Study material ->
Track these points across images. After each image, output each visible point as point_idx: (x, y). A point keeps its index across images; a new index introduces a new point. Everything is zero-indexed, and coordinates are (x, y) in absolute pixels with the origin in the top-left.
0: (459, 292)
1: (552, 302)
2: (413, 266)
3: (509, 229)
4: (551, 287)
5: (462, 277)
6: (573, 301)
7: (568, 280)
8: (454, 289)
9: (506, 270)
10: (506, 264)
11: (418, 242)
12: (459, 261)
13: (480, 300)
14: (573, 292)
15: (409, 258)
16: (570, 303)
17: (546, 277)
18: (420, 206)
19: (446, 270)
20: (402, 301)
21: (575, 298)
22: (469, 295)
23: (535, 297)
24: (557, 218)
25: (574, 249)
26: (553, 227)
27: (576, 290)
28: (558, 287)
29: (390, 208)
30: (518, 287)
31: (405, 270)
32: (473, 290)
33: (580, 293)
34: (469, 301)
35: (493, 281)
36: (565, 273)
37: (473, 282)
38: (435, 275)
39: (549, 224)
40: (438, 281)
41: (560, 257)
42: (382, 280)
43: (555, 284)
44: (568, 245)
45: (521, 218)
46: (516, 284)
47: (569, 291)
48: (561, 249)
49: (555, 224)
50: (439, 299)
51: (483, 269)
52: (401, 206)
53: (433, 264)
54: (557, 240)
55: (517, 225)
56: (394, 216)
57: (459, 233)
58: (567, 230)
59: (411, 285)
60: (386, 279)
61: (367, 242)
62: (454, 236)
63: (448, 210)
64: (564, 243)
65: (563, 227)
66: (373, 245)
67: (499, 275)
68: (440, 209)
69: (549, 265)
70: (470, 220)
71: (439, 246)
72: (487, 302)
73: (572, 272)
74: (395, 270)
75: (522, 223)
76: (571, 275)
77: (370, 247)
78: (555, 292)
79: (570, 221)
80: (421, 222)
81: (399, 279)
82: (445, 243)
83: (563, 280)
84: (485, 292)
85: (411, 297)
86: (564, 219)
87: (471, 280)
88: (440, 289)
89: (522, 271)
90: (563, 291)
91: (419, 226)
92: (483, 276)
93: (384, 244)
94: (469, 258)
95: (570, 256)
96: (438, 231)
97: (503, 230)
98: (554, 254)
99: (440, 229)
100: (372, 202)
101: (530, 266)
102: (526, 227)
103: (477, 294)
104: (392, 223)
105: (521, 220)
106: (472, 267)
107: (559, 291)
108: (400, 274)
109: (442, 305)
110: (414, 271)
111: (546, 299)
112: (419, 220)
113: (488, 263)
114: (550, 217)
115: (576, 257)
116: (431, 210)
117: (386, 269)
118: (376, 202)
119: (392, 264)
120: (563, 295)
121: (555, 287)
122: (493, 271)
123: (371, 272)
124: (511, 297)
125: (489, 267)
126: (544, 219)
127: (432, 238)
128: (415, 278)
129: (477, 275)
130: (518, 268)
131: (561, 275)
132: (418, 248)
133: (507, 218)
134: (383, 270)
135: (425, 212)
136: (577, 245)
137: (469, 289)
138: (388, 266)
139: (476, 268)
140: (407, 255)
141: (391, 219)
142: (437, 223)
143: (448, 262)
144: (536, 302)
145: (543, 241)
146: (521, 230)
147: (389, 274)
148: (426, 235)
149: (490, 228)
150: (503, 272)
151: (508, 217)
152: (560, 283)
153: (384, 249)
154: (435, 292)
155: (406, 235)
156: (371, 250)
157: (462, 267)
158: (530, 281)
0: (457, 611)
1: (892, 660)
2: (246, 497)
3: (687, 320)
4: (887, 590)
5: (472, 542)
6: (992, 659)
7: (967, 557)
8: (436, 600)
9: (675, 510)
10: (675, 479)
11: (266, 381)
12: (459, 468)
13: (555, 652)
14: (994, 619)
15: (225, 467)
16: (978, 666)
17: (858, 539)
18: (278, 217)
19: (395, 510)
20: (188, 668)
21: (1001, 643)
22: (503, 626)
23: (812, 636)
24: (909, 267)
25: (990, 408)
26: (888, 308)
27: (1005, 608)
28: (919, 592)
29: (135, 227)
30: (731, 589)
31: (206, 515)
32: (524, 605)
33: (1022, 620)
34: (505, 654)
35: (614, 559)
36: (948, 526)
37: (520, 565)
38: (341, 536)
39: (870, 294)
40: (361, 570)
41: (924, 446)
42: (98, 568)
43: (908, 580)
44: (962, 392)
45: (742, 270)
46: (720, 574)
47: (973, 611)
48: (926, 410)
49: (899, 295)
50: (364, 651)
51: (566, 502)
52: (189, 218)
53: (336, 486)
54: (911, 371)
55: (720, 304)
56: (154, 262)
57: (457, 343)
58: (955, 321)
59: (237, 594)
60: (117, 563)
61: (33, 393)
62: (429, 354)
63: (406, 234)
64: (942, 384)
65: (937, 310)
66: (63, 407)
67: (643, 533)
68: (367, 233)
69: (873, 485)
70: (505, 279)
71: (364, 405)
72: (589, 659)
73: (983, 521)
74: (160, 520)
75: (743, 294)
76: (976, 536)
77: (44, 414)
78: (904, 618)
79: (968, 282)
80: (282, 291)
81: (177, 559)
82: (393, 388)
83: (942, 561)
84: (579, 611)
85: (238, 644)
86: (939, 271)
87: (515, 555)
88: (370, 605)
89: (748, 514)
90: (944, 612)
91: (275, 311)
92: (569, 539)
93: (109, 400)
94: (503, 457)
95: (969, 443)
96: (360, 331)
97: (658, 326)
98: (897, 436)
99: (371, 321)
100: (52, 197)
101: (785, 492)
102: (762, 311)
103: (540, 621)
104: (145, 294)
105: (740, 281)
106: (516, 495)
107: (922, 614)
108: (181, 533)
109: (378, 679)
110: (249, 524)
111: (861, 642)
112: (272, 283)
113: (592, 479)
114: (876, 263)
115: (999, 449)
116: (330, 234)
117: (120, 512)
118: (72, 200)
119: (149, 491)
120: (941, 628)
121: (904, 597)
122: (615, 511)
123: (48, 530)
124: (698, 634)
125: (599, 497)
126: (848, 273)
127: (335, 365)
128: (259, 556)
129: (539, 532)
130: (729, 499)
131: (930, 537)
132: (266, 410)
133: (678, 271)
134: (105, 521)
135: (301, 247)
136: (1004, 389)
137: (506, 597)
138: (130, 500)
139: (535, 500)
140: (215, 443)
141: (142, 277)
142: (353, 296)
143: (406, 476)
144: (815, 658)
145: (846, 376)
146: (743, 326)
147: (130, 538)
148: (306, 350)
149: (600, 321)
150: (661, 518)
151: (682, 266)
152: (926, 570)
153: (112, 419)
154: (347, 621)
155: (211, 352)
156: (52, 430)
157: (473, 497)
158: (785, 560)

Exercise directions -> Can you write out all of the items above again, swapping "point_idx" for "point_id" and leaving everything else unchanged?

Expected output ->
Track these points across images. After each image, output each visible point as point_id: (x, y). A point keeps its index across images; a new index introduces a new point. Everything is zero-indexed, and coordinates are (x, y) in absolute pixels with the origin in the top-left.
0: (459, 292)
1: (552, 302)
2: (413, 266)
3: (509, 229)
4: (551, 287)
5: (462, 277)
6: (573, 301)
7: (568, 280)
8: (454, 289)
9: (506, 270)
10: (506, 264)
11: (418, 242)
12: (459, 261)
13: (480, 300)
14: (573, 292)
15: (409, 258)
16: (570, 303)
17: (546, 277)
18: (420, 206)
19: (446, 270)
20: (402, 301)
21: (575, 298)
22: (469, 295)
23: (535, 297)
24: (557, 218)
25: (574, 249)
26: (553, 227)
27: (576, 290)
28: (558, 287)
29: (390, 208)
30: (518, 287)
31: (405, 270)
32: (473, 290)
33: (580, 293)
34: (469, 301)
35: (493, 281)
36: (565, 273)
37: (473, 282)
38: (435, 275)
39: (549, 224)
40: (438, 281)
41: (560, 257)
42: (382, 280)
43: (555, 284)
44: (568, 245)
45: (521, 218)
46: (516, 284)
47: (569, 291)
48: (561, 249)
49: (555, 224)
50: (439, 299)
51: (483, 269)
52: (401, 206)
53: (433, 264)
54: (557, 240)
55: (517, 225)
56: (394, 216)
57: (459, 233)
58: (567, 230)
59: (411, 285)
60: (386, 279)
61: (367, 242)
62: (454, 236)
63: (448, 210)
64: (564, 243)
65: (563, 227)
66: (373, 245)
67: (499, 275)
68: (440, 209)
69: (549, 265)
70: (470, 220)
71: (439, 246)
72: (487, 302)
73: (572, 272)
74: (395, 270)
75: (522, 223)
76: (571, 275)
77: (370, 247)
78: (555, 292)
79: (570, 221)
80: (421, 222)
81: (399, 279)
82: (445, 243)
83: (563, 280)
84: (485, 292)
85: (411, 297)
86: (564, 219)
87: (471, 280)
88: (440, 289)
89: (522, 271)
90: (563, 291)
91: (419, 226)
92: (483, 276)
93: (384, 244)
94: (469, 258)
95: (570, 256)
96: (438, 231)
97: (503, 230)
98: (554, 254)
99: (440, 229)
100: (372, 202)
101: (530, 266)
102: (526, 227)
103: (477, 294)
104: (392, 223)
105: (521, 220)
106: (472, 267)
107: (559, 291)
108: (400, 274)
109: (442, 305)
110: (414, 271)
111: (546, 299)
112: (419, 220)
113: (488, 263)
114: (550, 217)
115: (576, 257)
116: (431, 210)
117: (386, 269)
118: (376, 202)
119: (392, 264)
120: (563, 295)
121: (555, 287)
122: (493, 271)
123: (371, 272)
124: (511, 297)
125: (489, 267)
126: (544, 219)
127: (432, 238)
128: (415, 278)
129: (477, 275)
130: (518, 268)
131: (561, 275)
132: (418, 248)
133: (507, 218)
134: (383, 270)
135: (425, 212)
136: (577, 245)
137: (469, 289)
138: (388, 266)
139: (476, 268)
140: (407, 255)
141: (391, 219)
142: (437, 223)
143: (448, 262)
144: (536, 302)
145: (543, 241)
146: (521, 230)
147: (389, 274)
148: (426, 235)
149: (490, 228)
150: (503, 272)
151: (508, 217)
152: (560, 283)
153: (384, 249)
154: (435, 292)
155: (406, 235)
156: (371, 250)
157: (462, 267)
158: (530, 281)
0: (457, 611)
1: (892, 660)
2: (246, 497)
3: (687, 320)
4: (887, 590)
5: (472, 542)
6: (992, 659)
7: (967, 557)
8: (436, 600)
9: (675, 510)
10: (675, 479)
11: (266, 381)
12: (459, 468)
13: (555, 652)
14: (994, 619)
15: (225, 467)
16: (978, 666)
17: (858, 539)
18: (278, 217)
19: (395, 510)
20: (188, 668)
21: (1001, 643)
22: (503, 626)
23: (812, 636)
24: (909, 267)
25: (990, 408)
26: (888, 308)
27: (1005, 608)
28: (919, 592)
29: (135, 227)
30: (731, 589)
31: (206, 515)
32: (524, 605)
33: (1022, 620)
34: (505, 654)
35: (614, 559)
36: (948, 526)
37: (520, 565)
38: (341, 536)
39: (870, 294)
40: (361, 570)
41: (924, 446)
42: (98, 568)
43: (908, 580)
44: (962, 392)
45: (742, 270)
46: (720, 574)
47: (973, 611)
48: (926, 410)
49: (899, 295)
50: (364, 651)
51: (566, 502)
52: (189, 218)
53: (336, 486)
54: (911, 371)
55: (720, 304)
56: (154, 262)
57: (457, 343)
58: (955, 321)
59: (237, 594)
60: (117, 563)
61: (33, 393)
62: (429, 354)
63: (406, 234)
64: (942, 384)
65: (937, 310)
66: (63, 407)
67: (643, 533)
68: (367, 233)
69: (873, 485)
70: (505, 279)
71: (364, 405)
72: (589, 659)
73: (983, 521)
74: (160, 520)
75: (743, 294)
76: (976, 536)
77: (44, 414)
78: (904, 618)
79: (968, 282)
80: (282, 291)
81: (177, 559)
82: (393, 388)
83: (942, 561)
84: (579, 611)
85: (238, 644)
86: (939, 271)
87: (515, 555)
88: (370, 605)
89: (748, 514)
90: (944, 612)
91: (275, 311)
92: (569, 539)
93: (109, 400)
94: (503, 457)
95: (969, 443)
96: (360, 331)
97: (658, 326)
98: (897, 436)
99: (371, 321)
100: (52, 197)
101: (785, 492)
102: (762, 311)
103: (540, 621)
104: (145, 294)
105: (740, 281)
106: (516, 495)
107: (922, 614)
108: (181, 533)
109: (378, 679)
110: (249, 524)
111: (861, 642)
112: (272, 283)
113: (592, 479)
114: (876, 263)
115: (999, 449)
116: (330, 234)
117: (120, 512)
118: (72, 200)
119: (149, 491)
120: (941, 628)
121: (904, 597)
122: (615, 511)
123: (48, 530)
124: (698, 634)
125: (599, 497)
126: (848, 273)
127: (335, 365)
128: (259, 556)
129: (539, 532)
130: (729, 499)
131: (930, 537)
132: (266, 410)
133: (678, 271)
134: (105, 521)
135: (301, 247)
136: (1004, 389)
137: (506, 597)
138: (130, 500)
139: (535, 500)
140: (215, 443)
141: (142, 277)
142: (353, 296)
143: (406, 476)
144: (815, 658)
145: (846, 376)
146: (743, 326)
147: (130, 538)
148: (306, 350)
149: (600, 321)
150: (661, 518)
151: (682, 266)
152: (926, 570)
153: (112, 419)
154: (347, 621)
155: (211, 352)
156: (52, 430)
157: (473, 497)
158: (785, 560)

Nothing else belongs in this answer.